Key Advantages of Sodium-ion Technology:

  • Sodium-ion technology offers distinct advantages that address the limitations of Li-ion batteries:

  • Sodium is derived from widely available sources like soda ash, eliminating the need for scarce critical minerals.

  • SiBs use aluminium current collectors for both the anode and cathode (unlike Li-ion which requires copper for the anode).

  • Aluminium is lighter, cheaper, and more abundant.

  • SiBs have a significantly lower peak temperature rise during thermal runaway events compared to Li-ion.

  • They can be safely stored and transported at zero volts without degradation, simplifying logistics and reducing costs.

  • While SiBs have historically had lower specific energy than Li-ion due to sodium’s higher atomic mass, the gap is narrowing.

  • Layered oxide SiB cathodes now approach the specific energy of Lithium Iron Phosphate (LFP) batteries.

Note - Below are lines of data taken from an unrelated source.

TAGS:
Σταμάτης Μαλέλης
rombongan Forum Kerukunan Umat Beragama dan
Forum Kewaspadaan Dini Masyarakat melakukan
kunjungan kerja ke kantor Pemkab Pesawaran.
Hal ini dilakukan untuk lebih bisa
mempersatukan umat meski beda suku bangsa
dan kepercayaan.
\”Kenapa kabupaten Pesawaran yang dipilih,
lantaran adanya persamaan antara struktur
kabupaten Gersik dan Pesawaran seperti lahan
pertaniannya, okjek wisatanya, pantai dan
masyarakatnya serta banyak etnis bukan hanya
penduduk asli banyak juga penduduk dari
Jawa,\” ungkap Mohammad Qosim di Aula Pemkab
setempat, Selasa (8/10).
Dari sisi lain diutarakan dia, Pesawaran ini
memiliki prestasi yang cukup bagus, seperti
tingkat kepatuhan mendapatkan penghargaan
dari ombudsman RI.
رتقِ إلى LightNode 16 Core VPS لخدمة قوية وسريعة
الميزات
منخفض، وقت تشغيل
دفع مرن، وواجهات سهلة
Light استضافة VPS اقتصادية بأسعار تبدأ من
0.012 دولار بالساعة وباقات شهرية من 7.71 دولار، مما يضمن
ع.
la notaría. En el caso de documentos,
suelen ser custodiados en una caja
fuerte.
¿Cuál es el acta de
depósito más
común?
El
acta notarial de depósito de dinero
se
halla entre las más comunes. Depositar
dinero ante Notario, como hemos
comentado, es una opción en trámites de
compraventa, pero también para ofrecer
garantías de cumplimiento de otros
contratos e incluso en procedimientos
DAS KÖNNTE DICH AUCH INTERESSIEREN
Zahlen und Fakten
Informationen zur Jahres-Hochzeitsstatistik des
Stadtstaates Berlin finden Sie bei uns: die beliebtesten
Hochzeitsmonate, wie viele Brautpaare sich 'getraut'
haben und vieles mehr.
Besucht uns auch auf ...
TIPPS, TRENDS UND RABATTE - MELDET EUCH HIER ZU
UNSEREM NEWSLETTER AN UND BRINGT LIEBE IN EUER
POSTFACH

  • They are compatible with existing Li-ion manufacturing lines, requiring only minor modifications (stricter vacuum drying).

  • Applications:

  • EV & Grid Storage:

  • SiBs are well-suited for electric vehicles (especially two- and three-wheelers) and stationary grid storage where cost and safety are prioritized over maximum weight savings.

  • Drop-in Manufacturing:

  • Existing Li-ion plants can be adapted to produce SiBs, allowing manufacturers to hedge against raw material shortages

  • Future Outlook:

  • With global capacity expected to reach nearly 400 GWh by 2030, SiBs are becoming a commercially viable mainstream technology, not just an experimental alternative.